> Document extract
#####

The feasibility of dental strontium analysis for diet-assessment of human populations
Article first published online: 5 MAY 2005
Copyright © 1980 Wiley-Liss, Inc., A Wiley Company
American Journal of Physical Anthropology
Volume 53, Issue 1, pages 1–4, July 1980
How to Cite
Elias, M. (1980), The feasibility of dental strontium analysis for diet-assessment of human populations. Am. J. Phys. Anthropol., 53: 1–4. doi: 10.1002/ajpa.1330530102
- Issue published online: 5 MAY 2005
- Article first published online: 5 MAY 2005
- Manuscript Accepted: 6 JUL 1979
- Manuscript Received: 12 JUN 1978
It has been suggested that bone and dental strontium contents of extinct terrestrial vertebrates vary in direct proportion to the strontium levels present in the animals' diets. It has been hypothesized that these trace quantities decrease as one moves upward along the food chain—herbivores having more strontium than primary carnivores, primary carnivores more than secondary carnivores, and so on.
The present study was desgined to determine the feasibility of dental strontium analysis for diet-assessment of human fossil populations. Human vegetarian and nonvegetarian teeth were analyzed for strontium. It was hoped that by comparing the strontium levels of these two groups, one might determine conclusively whether the nature of diet plays an important role in the determination of dental strontium levels within a species.
Atomic absorption spectrophotometry was used to analyze seven vegetarian and seven nonvegetarian teeth. Strontium levels varied considerably within both groups of teeth and no significant difference in strontium levels existed between the vegetarian and nonvegetarian teeth. These results suggest that dental strontium analysis may not be a useful indicator of the dietary habits of human fossil populations.

#####

> Data for analysis
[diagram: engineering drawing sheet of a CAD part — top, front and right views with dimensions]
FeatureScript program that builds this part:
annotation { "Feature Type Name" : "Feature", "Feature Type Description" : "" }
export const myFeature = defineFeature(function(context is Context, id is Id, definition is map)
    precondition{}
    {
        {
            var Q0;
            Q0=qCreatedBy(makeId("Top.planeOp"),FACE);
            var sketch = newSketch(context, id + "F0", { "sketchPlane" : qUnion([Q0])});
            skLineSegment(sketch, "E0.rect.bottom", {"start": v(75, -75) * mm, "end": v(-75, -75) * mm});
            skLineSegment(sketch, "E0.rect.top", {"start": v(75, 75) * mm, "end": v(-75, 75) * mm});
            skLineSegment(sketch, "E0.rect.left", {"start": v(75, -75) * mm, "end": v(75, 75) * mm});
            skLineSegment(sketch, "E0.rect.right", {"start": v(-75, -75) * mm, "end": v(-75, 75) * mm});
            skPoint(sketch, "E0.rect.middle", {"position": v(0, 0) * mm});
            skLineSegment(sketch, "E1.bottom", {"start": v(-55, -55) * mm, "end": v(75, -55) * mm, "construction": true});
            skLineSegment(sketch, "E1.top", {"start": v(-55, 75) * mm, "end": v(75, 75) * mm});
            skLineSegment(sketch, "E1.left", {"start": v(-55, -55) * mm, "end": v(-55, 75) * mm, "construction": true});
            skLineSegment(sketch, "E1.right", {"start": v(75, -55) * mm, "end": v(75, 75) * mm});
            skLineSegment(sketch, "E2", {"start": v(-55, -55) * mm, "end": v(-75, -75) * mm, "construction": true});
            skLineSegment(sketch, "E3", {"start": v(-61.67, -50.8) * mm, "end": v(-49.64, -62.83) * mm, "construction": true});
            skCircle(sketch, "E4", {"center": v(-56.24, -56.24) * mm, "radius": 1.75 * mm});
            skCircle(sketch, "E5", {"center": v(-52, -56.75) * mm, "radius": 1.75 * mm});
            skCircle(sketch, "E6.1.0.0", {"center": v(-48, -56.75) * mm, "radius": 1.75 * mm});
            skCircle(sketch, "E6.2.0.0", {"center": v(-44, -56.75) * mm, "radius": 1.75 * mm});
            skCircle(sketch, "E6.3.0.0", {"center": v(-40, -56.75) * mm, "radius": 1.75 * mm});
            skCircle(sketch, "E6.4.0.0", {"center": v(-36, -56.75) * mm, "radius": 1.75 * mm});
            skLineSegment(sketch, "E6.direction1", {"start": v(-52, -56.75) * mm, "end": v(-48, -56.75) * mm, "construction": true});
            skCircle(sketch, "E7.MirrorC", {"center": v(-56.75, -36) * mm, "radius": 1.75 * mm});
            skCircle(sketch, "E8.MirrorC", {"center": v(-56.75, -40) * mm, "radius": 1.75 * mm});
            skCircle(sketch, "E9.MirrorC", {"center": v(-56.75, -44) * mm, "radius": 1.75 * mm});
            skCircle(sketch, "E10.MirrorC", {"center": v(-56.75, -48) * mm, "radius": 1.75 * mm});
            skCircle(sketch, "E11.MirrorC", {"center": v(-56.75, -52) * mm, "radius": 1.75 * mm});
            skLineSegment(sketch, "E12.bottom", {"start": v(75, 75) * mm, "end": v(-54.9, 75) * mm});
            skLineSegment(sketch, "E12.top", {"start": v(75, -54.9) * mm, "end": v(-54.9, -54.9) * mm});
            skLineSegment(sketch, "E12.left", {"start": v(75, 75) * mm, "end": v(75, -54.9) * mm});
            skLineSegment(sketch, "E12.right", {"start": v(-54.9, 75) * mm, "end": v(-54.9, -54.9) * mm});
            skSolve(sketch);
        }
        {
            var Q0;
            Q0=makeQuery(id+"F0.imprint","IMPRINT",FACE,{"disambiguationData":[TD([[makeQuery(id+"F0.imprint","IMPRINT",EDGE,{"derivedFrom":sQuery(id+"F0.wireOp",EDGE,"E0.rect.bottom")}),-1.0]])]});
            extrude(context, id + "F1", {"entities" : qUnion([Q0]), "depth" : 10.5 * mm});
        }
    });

#####

> Exercises
A – According to the article abstract on dental strontium analysis, what method was used to analyze the teeth?
B – Rewrite the article abstract on dental strontium analysis, starting with "The present study" and going on through "habits of human fossil populations.", using "practicality" in place of "feasibility".

> Responses to the exercise
A – Atomic absorption spectrophotometry

B –
The present study was desgined to determine the practicality of dental strontium analysis for diet-assessment of human fossil populations. Human vegetarian and nonvegetarian teeth were analyzed for strontium. It was hoped that by comparing the strontium levels of these two groups, one might determine conclusively whether the nature of diet plays an important role in the determination of dental strontium levels within a species.
Atomic absorption spectrophotometry was used to analyze seven vegetarian and seven nonvegetarian teeth. Strontium levels varied considerably within both groups of teeth and no significant difference in strontium levels existed between the vegetarian and nonvegetarian teeth. These results suggest that dental strontium analysis may not be a useful indicator of the dietary habits of human fossil populations.